→ **Required tasks**:
1. Transcribe the stretch of the article on the Air Force keeping Master Sgt. Zier from "Ferguson left the" through "(Air Force photo)".
2. Go on with the article on the Air Force keeping Master Sgt. Zier, starting right after its last sentence.

→ **Page text**:
------------

SHARE

The Air Force has decided to retain Master Sgt. Jeremy M. Zier, a public affairs airman who was convicted of abusive sexual contact and dereliction of duty in August, despite the service’s supposed “zero tolerance” stance on sexual assault and harassment outlined in official reports, statements and policy guidelines.

“The United States Air Force maintains the position that sexual assault is a crime in stark opposition to our core values and our culture of dignity and respect,” the service wrote in a report showing it had the biggest increase in sexual assaults across any service in 2019.

So why then was Zier retained? The airman he assaulted and a former Air Force judge point to problems in the military justice system that make it easier for commanders to close ranks around favored airmen, such as Zier, and protect them from punishment.

“The standard of ‘zero tolerance’ is a slap in the face when it comes from an organization that claims to care about integrity, yet retaliates against survivors who speak their truth,” Staff Sgt. Cambria Ferguson, who testified that Zier sexually assaulted her while both were stationed at Incirlik Air Base, Turkey in 2015, told Task & Purpose. “We are not safe, we are not a priority, and we are not being heard.”

Ferguson was just an airman first class at her first duty station when she, Zier and several other airmen took an office trip to a spa in Pamukkale, Turkey, as she told the San Antonio Express-News. One night, Zier tried several times to put his hand on Ferguson’s inner thigh, and finally touched her genitals, while they were in the hot tub in swimsuits along with several other junior airmen and two noncommissioned officers from her office.

Ferguson left the tub upset before Zier followed her through a courtyard “and then ended up pulling off my swimsuit top,” she told the Express-News. The young airman went back to her room, while Zier returned to the hot tub and took off his swim trunks, as several male and female subordinate airmen recalled at trial, a separate offense that the jury considered to be a dereliction of duty.

Master Sgt. Jeremy Zier sends a greeting to San Antonio, Texas from Incirlik AB, Turkey for Holiday Season 2013.
Master Sgt. Jeremy Zier sends a greeting to San Antonio, Texas from Incirlik AB, Turkey for Holiday Season 2013. (Air Force photo)

“I didn’t even know the nudity thing in the hot tub ended up happening, I guess later on,” Ferguson said. “They kept drinking and hanging out, and eventually Zier took his swim trunks off and then was encouraging them to take off all their swimsuits.”

------------

→ **Dataset extract**:
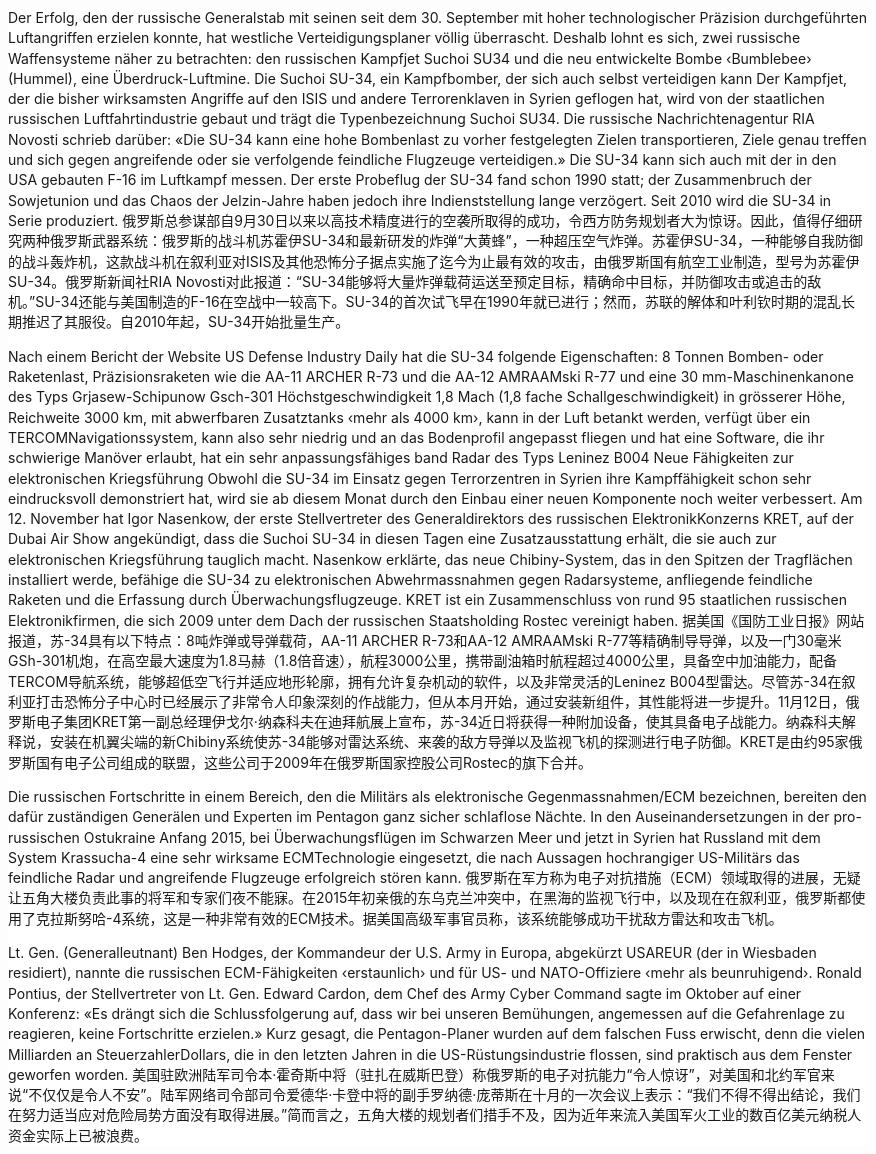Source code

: Der Erfolg, den der russische Generalstab mit seinen seit dem 30. September mit hoher technologischer Präzision durchgeführten Luftangriffen erzielen konnte, hat westliche Verteidigungsplaner völlig überrascht. Deshalb lohnt es sich, zwei russische Waffensysteme näher zu betrachten: den russischen Kampfjet Suchoi SU34 und die neu entwickelte Bombe ‹Bumblebee› (Hummel), eine Überdruck-Luftmine. Die Suchoi SU-34, ein Kampfbomber, der sich auch selbst verteidigen kann Der Kampfjet, der die bisher wirksamsten Angriffe auf den ISIS und andere Terrorenklaven in Syrien geflogen hat, wird von der staatlichen russischen Luftfahrtindustrie gebaut und trägt die Typenbezeichnung Suchoi SU34. Die russische Nachrichtenagentur RIA Novosti schrieb darüber: «Die SU-34 kann eine hohe Bombenlast zu vorher festgelegten Zielen transportieren, Ziele genau treffen und sich gegen angreifende oder sie verfolgende feindliche Flugzeuge verteidigen.» Die SU-34 kann sich auch mit der in den USA gebauten F-16 im Luftkampf messen. Der erste Probeflug der SU-34 fand schon 1990 statt; der Zusammenbruch der Sowjetunion und das Chaos der Jelzin-Jahre haben jedoch ihre Indienststellung lange verzögert. Seit 2010 wird die SU-34 in Serie produziert.
俄罗斯总参谋部自9月30日以来以高技术精度进行的空袭所取得的成功，令西方防务规划者大为惊讶。因此，值得仔细研究两种俄罗斯武器系统：俄罗斯的战斗机苏霍伊SU-34和最新研发的炸弹“大黄蜂”，一种超压空气炸弹。苏霍伊SU-34，一种能够自我防御的战斗轰炸机，这款战斗机在叙利亚对ISIS及其他恐怖分子据点实施了迄今为止最有效的攻击，由俄罗斯国有航空工业制造，型号为苏霍伊SU-34。俄罗斯新闻社RIA Novosti对此报道：“SU-34能够将大量炸弹载荷运送至预定目标，精确命中目标，并防御攻击或追击的敌机。”SU-34还能与美国制造的F-16在空战中一较高下。SU-34的首次试飞早在1990年就已进行；然而，苏联的解体和叶利钦时期的混乱长期推迟了其服役。自2010年起，SU-34开始批量生产。

Nach einem Bericht der Website US Defense Industry Daily hat die SU-34 folgende Eigenschaften: 8 Tonnen Bomben- oder Raketenlast, Präzisionsraketen wie die AA-11 ARCHER R-73 und die AA-12 AMRAAMski R-77 und eine 30 mm-Maschinenkanone des Typs Grjasew-Schipunow Gsch-301 Höchstgeschwindigkeit 1,8 Mach (1,8 fache Schallgeschwindigkeit) in grösserer Höhe, Reichweite 3000 km, mit abwerfbaren Zusatztanks ‹mehr als 4000 km›, kann in der Luft betankt werden, verfügt über ein TERCOMNavigationssystem, kann also sehr niedrig und an das Bodenprofil angepasst fliegen und hat eine Software, die ihr schwierige Manöver erlaubt, hat ein sehr anpassungsfähiges band Radar des Typs Leninez B004 Neue Fähigkeiten zur elektronischen Kriegsführung Obwohl die SU-34 im Einsatz gegen Terrorzentren in Syrien ihre Kampffähigkeit schon sehr eindrucksvoll demonstriert hat, wird sie ab diesem Monat durch den Einbau einer neuen Komponente noch weiter verbessert. Am 12. November hat Igor Nasenkow, der erste Stellvertreter des Generaldirektors des russischen ElektronikKonzerns KRET, auf der Dubai Air Show angekündigt, dass die Suchoi SU-34 in diesen Tagen eine Zusatzausstattung erhält, die sie auch zur elektronischen Kriegsführung tauglich macht. Nasenkow erklärte, das neue Chibiny-System, das in den Spitzen der Tragflächen installiert werde, befähige die SU-34 zu elektronischen Abwehrmassnahmen gegen Radarsysteme, anfliegende feindliche Raketen und die Erfassung durch Überwachungsflugzeuge. KRET ist ein Zusammenschluss von rund 95 staatlichen russischen Elektronikfirmen, die sich 2009 unter dem Dach der russischen Staatsholding Rostec vereinigt haben.
据美国《国防工业日报》网站报道，苏-34具有以下特点：8吨炸弹或导弹载荷，AA-11 ARCHER R-73和AA-12 AMRAAMski R-77等精确制导导弹，以及一门30毫米GSh-301机炮，在高空最大速度为1.8马赫（1.8倍音速），航程3000公里，携带副油箱时航程超过4000公里，具备空中加油能力，配备TERCOM导航系统，能够超低空飞行并适应地形轮廓，拥有允许复杂机动的软件，以及非常灵活的Leninez B004型雷达。尽管苏-34在叙利亚打击恐怖分子中心时已经展示了非常令人印象深刻的作战能力，但从本月开始，通过安装新组件，其性能将进一步提升。11月12日，俄罗斯电子集团KRET第一副总经理伊戈尔·纳森科夫在迪拜航展上宣布，苏-34近日将获得一种附加设备，使其具备电子战能力。纳森科夫解释说，安装在机翼尖端的新Chibiny系统使苏-34能够对雷达系统、来袭的敌方导弹以及监视飞机的探测进行电子防御。KRET是由约95家俄罗斯国有电子公司组成的联盟，这些公司于2009年在俄罗斯国家控股公司Rostec的旗下合并。

Die russischen Fortschritte in einem Bereich, den die Militärs als elektronische Gegenmassnahmen/ECM bezeichnen, bereiten den dafür zuständigen Generälen und Experten im Pentagon ganz sicher schlaflose Nächte. In den Auseinandersetzungen in der pro-russischen Ostukraine Anfang 2015, bei Überwachungsflügen im Schwarzen Meer und jetzt in Syrien hat Russland mit dem System Krassucha-4 eine sehr wirksame ECMTechnologie eingesetzt, die nach Aussagen hochrangiger US-Militärs das feindliche Radar und angreifende Flugzeuge erfolgreich stören kann.
俄罗斯在军方称为电子对抗措施（ECM）领域取得的进展，无疑让五角大楼负责此事的将军和专家们夜不能寐。在2015年初亲俄的东乌克兰冲突中，在黑海的监视飞行中，以及现在在叙利亚，俄罗斯都使用了克拉斯努哈-4系统，这是一种非常有效的ECM技术。据美国高级军事官员称，该系统能够成功干扰敌方雷达和攻击飞机。

Lt. Gen. (Generalleutnant) Ben Hodges, der Kommandeur der U.S. Army in Europa, abgekürzt USAREUR (der in Wiesbaden residiert), nannte die russischen ECM-Fähigkeiten ‹erstaunlich› und für US- und NATO-Offiziere ‹mehr als beunruhigend›. Ronald Pontius, der Stellvertreter von Lt. Gen. Edward Cardon, dem Chef des Army Cyber Command sagte im Oktober auf einer Konferenz: «Es drängt sich die Schlussfolgerung auf, dass wir bei unseren Bemühungen, angemessen auf die Gefahrenlage zu reagieren, keine Fortschritte erzielen.» Kurz gesagt, die Pentagon-Planer wurden auf dem falschen Fuss erwischt, denn die vielen Milliarden an SteuerzahlerDollars, die in den letzten Jahren in die US-Rüstungsindustrie flossen, sind praktisch aus dem Fenster geworfen worden.
美国驻欧洲陆军司令本·霍奇斯中将（驻扎在威斯巴登）称俄罗斯的电子对抗能力“令人惊讶”，对美国和北约军官来说“不仅仅是令人不安”。陆军网络司令部司令爱德华·卡登中将的副手罗纳德·庞蒂斯在十月的一次会议上表示：“我们不得不得出结论，我们在努力适当应对危险局势方面没有取得进展。”简而言之，五角大楼的规划者们措手不及，因为近年来流入美国军火工业的数百亿美元纳税人资金实际上已被浪费。
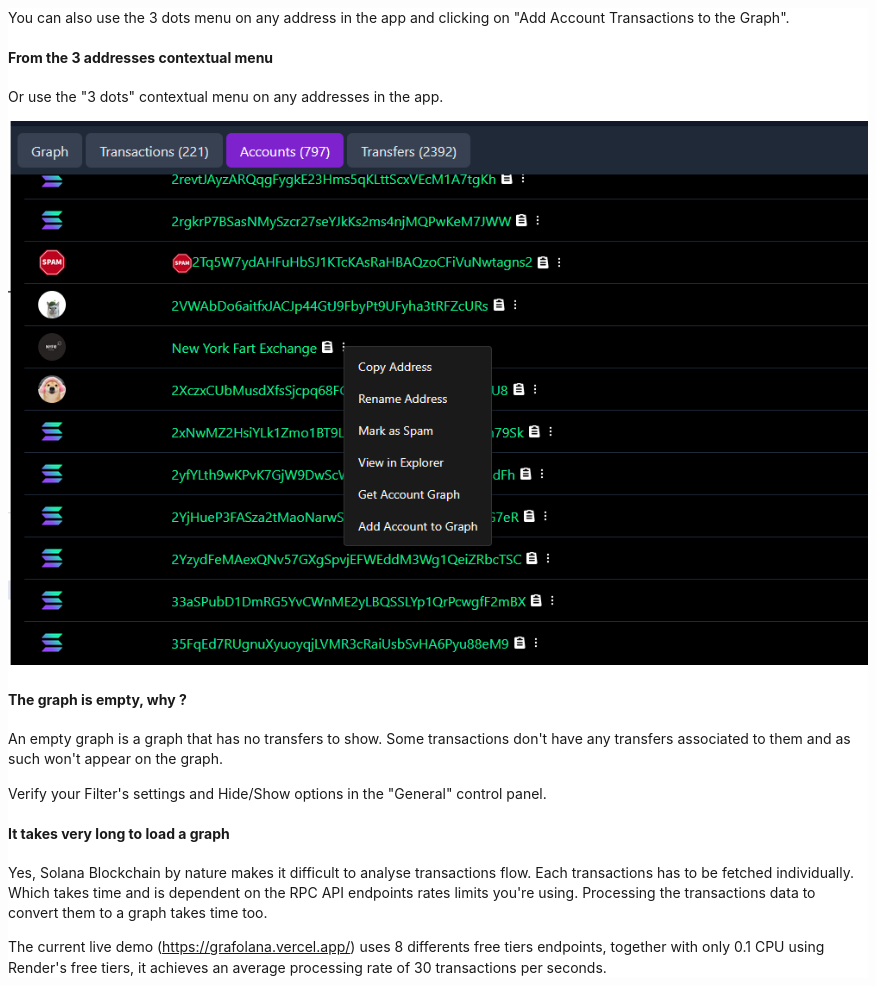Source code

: You can also use the 3 dots menu on any address in the app and clicking on "Add Account Transactions to the Graph".


#### From the 3 addresses contextual menu
Or use the "3 dots" contextual menu on any addresses in the app.

![alt text](doc/addaccounttograph.png)


#### The graph is empty, why ?
An empty graph is a graph that has no transfers to show.
Some transactions don't have any transfers associated to them and as such won't appear on the graph.

Verify your Filter's settings and Hide/Show options in the "General" control panel.


#### It takes very long to load a graph
Yes, Solana Blockchain by nature makes it difficult to analyse transactions flow.
Each transactions has to be fetched individually. Which takes time and is dependent on the RPC API endpoints rates limits you're using.
Processing the transactions data to convert them to a graph takes time too.

The current live demo (https://grafolana.vercel.app/) uses 8 differents free tiers endpoints, together with only 0.1 CPU using Render's free tiers, it achieves an average processing rate of 30 transactions per seconds.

------------

→ **Replies**:
1.
Ferguson left the tub upset before Zier followed her through a courtyard “and then ended up pulling off my swimsuit top,” she told the Express-News. The young airman went back to her room, while Zier returned to the hot tub and took off his swim trunks, as several male and female subordinate airmen recalled at trial, a separate offense that the jury considered to be a dereliction of duty.

Master Sgt. Jeremy Zier sends a greeting to San Antonio, Texas from Incirlik AB, Turkey for Holiday Season 2013.
Master Sgt. Jeremy Zier sends a greeting to San Antonio, Texas from Incirlik AB, Turkey for Holiday Season 2013. (Air Force photo)

2.
A combat broadcast journalist assigned to Joint Base Charleston, S.C., Ferguson told the Express-News that Zier had a habit of saying sexually inappropriate things to airmen. She said she received particularly specific questions because she had recently come out as bisexual.

“He would try to ask me what it’s like when two females had intercourse, what it feels like, what I like done to me, just a lot of questions relating to that,” she said. “It was always sexual in nature, and that was not only the trend with myself but other females in the office.”

Despite having a successful career and moving up through the ranks since the assault in Turkey, Ferguson said the incident has stuck with her every day.

“It wasn’t a moment or a brief chapter, it was an awakening that permeates my perception of the Air Force every day I put on the uniform,” she wrote on her personal blog. “I lost sleep then and I lose sleep now (as an NCO) knowing leaders can act this way because of the perception that their middle and lower ranks will turn a blind eye.”

Zier was convicted of abusive sexual contact and dereliction of duty in August 2020. In that same trial, the jury found Zier not guilty of two other sexual abuse charges with different women in Charleston, S.C. and in San Antonio, Texas in 2019. In both incidents, the women alleged that he touched their buttocks, the San Antonio Express-News reported in August.

As a convicted sex offender, Zier could have received one year in jail, six months’ forfeiture of pay and allowances, three months’ hard labor and reduction in rank to airman basic, the Express-News reported.

Instead, he was reduced one rank from senior master sergeant to master sergeant, received no jail time, and faced a mandatory discharge proceeding. The discharge board decided to retain Zier in December, several sources told Task & Purpose.

“I am confident to say that in 2021, there is not another institution in this country that would allow somebody who was convicted of sexually assaulting a subordinate coworker to continue working there,” said retired Col. Don Christensen, the former chief prosecutor of the Air Force. “Congratulations to the Air Force, you can be proud of this one.”

Nevertheless, Joint Base San Antonio officials claim that the discharge proceeding is not finished. Publicizing the discharge board’s decision may take several more months since the board’s transcript must be reviewed for accuracy at multiple levels, said Angelina M. Casarez, acting director for public affairs for JBSA and the 502nd Air Base Wing.

‘Commanders shouldn’t be making these decisions’

Ferguson told Task & Purpose that she felt that her senior leaders rallied around Zier at the court-martial. More than 25 airmen provided character references and written statements in support of him without seeming to have any awareness of the charges levelled against him or any account from his victims, she said.

“Some shared positive work experiences, others reminisced about golfing trips — as if that’s somehow appropriate or relevant to a sexual assault case,” Ferguson said. “These ‘leaders’ championed ‘his side of the story,’ one he refused to share any time he was under oath.”

Ferguson listed her own credentials: winner of the Commandant Award for contributions to her Airman Leadership School class; two-time Air Combat Command videographer of the year; junior enlisted service member of the year; and operations manager at the rank of senior airman. Several of the leaders who testified on behalf of Zier were aware of Ferguson’s accomplishments, and yet they discounted her testimony anyway, she said.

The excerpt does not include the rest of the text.